Other Christian books:
Ascent to Love: A Guide to Dante's Divine Comedy by Peter Leithart ✔A helpful introduction
I've read several of Leithart's books now, and I always find him stimulating and biblical. I plan to re-read the Divine Comedy again this year, perhaps in real time over Easter. The Inferno begins on Maundy Thursday, and ends on Easter Sunday, while the Paradiso takes place on Easter Wednesday. I should also point out that the Divine Comedy is set when the author was 35 ("Midway this way of life we're bound upon"), and I will be turning 35 this year.
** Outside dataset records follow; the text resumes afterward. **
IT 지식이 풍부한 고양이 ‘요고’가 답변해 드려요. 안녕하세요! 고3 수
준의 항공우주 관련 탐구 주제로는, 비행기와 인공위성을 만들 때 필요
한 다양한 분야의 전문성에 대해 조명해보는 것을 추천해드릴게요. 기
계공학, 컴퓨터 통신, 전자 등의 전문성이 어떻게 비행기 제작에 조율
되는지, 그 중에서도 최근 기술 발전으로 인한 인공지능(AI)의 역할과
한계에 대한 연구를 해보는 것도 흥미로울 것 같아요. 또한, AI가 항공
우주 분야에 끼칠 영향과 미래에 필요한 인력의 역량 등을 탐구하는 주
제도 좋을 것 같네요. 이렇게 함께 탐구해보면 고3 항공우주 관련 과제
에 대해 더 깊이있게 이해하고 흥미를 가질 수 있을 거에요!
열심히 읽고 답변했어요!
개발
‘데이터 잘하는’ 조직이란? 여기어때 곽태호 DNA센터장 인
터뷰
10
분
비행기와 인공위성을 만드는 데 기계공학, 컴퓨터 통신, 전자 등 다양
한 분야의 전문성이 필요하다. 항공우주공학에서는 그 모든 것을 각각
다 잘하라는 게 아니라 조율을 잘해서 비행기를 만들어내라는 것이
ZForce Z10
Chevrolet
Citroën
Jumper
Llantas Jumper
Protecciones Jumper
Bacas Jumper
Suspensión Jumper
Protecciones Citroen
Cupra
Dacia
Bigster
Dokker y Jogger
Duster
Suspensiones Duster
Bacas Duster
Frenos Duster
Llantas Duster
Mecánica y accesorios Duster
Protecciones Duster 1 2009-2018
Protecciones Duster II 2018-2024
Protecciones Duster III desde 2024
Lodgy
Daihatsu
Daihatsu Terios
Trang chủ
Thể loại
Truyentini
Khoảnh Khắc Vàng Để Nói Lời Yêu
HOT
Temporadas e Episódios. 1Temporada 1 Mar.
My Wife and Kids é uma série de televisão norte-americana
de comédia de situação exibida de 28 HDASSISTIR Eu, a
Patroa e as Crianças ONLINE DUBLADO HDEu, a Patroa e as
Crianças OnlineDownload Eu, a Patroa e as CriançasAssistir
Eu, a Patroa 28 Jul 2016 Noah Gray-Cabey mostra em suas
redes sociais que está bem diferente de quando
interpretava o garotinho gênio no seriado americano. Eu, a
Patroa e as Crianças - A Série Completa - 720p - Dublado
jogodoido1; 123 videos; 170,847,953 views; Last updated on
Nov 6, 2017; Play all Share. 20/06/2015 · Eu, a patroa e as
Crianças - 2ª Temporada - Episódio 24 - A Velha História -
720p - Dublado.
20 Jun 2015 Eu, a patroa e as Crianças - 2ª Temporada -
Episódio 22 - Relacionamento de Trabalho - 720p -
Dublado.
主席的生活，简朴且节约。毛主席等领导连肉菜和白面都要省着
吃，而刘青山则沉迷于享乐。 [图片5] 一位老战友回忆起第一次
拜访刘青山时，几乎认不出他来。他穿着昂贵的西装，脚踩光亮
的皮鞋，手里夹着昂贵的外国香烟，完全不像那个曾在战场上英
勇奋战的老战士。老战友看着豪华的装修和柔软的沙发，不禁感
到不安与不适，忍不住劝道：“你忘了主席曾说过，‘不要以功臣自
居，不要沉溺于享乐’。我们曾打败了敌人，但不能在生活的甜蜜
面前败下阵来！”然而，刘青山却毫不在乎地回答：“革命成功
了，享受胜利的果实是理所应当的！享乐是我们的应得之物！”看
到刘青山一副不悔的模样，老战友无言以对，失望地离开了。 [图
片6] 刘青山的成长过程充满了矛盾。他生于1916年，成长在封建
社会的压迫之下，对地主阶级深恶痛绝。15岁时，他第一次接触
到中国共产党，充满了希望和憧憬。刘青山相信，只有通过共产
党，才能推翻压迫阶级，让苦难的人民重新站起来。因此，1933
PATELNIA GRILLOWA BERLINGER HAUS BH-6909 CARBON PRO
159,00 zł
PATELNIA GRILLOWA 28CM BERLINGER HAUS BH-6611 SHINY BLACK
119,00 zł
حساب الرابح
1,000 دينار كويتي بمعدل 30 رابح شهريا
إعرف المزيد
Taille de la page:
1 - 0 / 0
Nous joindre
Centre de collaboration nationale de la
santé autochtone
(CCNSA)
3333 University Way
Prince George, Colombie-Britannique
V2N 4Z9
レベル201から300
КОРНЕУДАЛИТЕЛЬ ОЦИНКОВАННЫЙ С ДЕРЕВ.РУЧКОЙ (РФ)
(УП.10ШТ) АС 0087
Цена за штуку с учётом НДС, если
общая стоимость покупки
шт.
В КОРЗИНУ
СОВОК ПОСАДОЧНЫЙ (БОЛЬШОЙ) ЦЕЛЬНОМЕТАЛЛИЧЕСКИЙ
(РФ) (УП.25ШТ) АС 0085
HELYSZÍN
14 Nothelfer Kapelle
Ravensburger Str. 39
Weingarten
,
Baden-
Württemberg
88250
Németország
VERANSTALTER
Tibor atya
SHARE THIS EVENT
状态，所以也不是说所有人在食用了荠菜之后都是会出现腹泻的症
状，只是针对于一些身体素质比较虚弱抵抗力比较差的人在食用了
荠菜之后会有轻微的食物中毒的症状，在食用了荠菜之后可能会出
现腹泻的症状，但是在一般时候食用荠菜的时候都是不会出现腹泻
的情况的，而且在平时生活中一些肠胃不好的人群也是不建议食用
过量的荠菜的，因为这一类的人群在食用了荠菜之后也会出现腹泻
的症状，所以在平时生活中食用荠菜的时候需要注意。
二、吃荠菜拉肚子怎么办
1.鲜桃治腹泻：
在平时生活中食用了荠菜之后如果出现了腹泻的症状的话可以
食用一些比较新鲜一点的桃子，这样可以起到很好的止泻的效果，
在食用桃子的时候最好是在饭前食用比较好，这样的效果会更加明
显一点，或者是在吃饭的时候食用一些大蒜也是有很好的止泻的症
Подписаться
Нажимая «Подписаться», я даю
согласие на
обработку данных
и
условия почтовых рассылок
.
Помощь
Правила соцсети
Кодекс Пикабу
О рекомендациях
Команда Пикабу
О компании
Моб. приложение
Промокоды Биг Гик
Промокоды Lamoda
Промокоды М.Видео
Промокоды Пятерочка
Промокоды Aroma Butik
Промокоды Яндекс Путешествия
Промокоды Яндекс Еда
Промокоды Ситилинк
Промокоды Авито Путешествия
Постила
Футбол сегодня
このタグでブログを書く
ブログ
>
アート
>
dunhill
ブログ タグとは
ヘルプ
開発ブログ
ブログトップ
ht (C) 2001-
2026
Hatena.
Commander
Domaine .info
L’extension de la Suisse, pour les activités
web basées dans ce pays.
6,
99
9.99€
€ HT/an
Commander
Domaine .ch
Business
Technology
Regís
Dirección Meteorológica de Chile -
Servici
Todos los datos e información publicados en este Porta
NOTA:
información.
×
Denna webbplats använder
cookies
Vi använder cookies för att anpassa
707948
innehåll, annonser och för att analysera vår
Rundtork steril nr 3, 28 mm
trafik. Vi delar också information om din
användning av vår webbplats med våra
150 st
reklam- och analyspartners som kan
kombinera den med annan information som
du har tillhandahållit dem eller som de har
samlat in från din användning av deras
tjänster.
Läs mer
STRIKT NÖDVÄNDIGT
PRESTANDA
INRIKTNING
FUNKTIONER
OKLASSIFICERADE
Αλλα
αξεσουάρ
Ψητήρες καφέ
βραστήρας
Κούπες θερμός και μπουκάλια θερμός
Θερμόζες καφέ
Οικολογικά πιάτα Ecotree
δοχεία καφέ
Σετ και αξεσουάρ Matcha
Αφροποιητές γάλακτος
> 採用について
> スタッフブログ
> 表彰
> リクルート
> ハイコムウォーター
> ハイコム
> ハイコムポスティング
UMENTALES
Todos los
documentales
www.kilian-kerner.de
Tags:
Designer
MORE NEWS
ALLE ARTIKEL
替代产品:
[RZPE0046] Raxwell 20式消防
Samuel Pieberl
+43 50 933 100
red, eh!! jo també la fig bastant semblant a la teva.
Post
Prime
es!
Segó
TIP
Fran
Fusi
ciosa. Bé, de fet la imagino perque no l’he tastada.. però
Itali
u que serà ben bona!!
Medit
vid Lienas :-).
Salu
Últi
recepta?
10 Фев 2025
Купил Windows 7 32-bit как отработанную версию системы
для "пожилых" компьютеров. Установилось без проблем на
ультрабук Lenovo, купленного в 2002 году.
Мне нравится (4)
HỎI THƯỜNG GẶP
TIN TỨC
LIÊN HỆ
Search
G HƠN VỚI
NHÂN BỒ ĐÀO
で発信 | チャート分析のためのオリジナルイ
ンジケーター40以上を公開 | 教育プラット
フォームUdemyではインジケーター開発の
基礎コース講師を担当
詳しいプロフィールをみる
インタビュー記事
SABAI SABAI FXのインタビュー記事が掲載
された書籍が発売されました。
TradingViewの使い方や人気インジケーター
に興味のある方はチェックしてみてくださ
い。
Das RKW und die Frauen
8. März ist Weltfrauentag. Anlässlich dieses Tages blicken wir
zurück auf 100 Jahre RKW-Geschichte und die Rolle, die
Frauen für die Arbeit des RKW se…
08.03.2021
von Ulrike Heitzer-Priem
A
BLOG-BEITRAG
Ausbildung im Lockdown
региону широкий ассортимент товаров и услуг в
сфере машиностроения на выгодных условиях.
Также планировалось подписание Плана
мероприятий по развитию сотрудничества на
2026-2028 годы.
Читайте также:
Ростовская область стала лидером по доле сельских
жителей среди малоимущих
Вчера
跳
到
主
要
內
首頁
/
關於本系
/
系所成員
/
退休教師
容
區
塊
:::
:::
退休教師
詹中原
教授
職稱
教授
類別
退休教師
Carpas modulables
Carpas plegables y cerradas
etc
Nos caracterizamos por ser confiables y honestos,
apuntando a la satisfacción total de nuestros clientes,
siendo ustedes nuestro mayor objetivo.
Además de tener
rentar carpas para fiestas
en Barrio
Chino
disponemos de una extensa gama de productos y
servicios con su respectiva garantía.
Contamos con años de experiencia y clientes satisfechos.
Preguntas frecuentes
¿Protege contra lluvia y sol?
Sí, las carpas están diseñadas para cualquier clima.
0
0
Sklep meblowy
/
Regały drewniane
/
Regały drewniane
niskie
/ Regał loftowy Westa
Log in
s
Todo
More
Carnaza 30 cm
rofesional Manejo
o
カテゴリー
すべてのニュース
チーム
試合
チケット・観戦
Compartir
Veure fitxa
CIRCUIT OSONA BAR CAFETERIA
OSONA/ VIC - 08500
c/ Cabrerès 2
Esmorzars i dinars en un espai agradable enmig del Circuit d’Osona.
Dying We Live: The Final Messages and Records of the Resistance ✔Engaging and illuminating
I plan to make this my Lenten reading for next year.
The Prophetic Imagination by Walter Brueggemann
This is a book about applying biblical theology to Christian ministry - looking at how a pastor is to be like a prophet.
This Odd and Wondrous Calling: The Public and Private Lives of Two Ministers by Lillian Daniel and Martin B. Copenhaver ✔Interesting, but too liberal to be really helpful
This is another book about pastoral ministry, in which the authors share their thoughts and experiences. One of the authors, it must be noted, is a woman.
The Life and Diary of David Brainerd ✔Inspiring
I don't often read diaries, and I don't often read missionary biographies either - I think the last one I read was John G. Paton's Autobiography, and that was three years ago. But I've been meaning to read Brainerd for a while, and I was reminded of it again recently while reading David Platt's Radical.
The Philosophy of Science and Belief in God by Gordon H. Clark ✔Hard to follow
Gordon H. Clark: Personal Recollections ✔Strange - read the review
I don't know very much about Gordon Clark - I guess I think of him only as the guy who disagreed with Cornelius Van Til on some things.
The Writing Life by Annie Dillard ✔More on life than on writing, but that was OK
Kara and I read Dillard's Pilgrim at Tinker Creek last year, separately, and this year read An American Childhood together. Both were excellent.
The Well-Trained Mind: A Guide to Classical Education at Home by Susan Wise Bauer ✔Useful, but frustratingly secular
Another book to help me think through homsechooling, most likely in some form of the classical tradition.
The History of Rasselas, Prince of Abissinia by Samuel Johnson
Boswell's Life of Johnson
Another pairing - I have been meaning to read Boswell's Life of Johnson for ages, and thought that I might as well read a book by Johnson at the same time.
Utopia by Thomas More
Thomas More's Magician: A Novel Account of Utopia in Mexico by Toby Green
I came across Thomas More again recently in Chesterton's A Short History of England: "He was above all things a Humanist and a very human one. He was even in many ways very modern, which some rather erroneously suppose to be the same as being human; he was also humane, in the sense of humanitarian." Green's book relates the account of Vasco de Quiroga, who was inspired by the book to attempt the construction of a utopia in Mexico.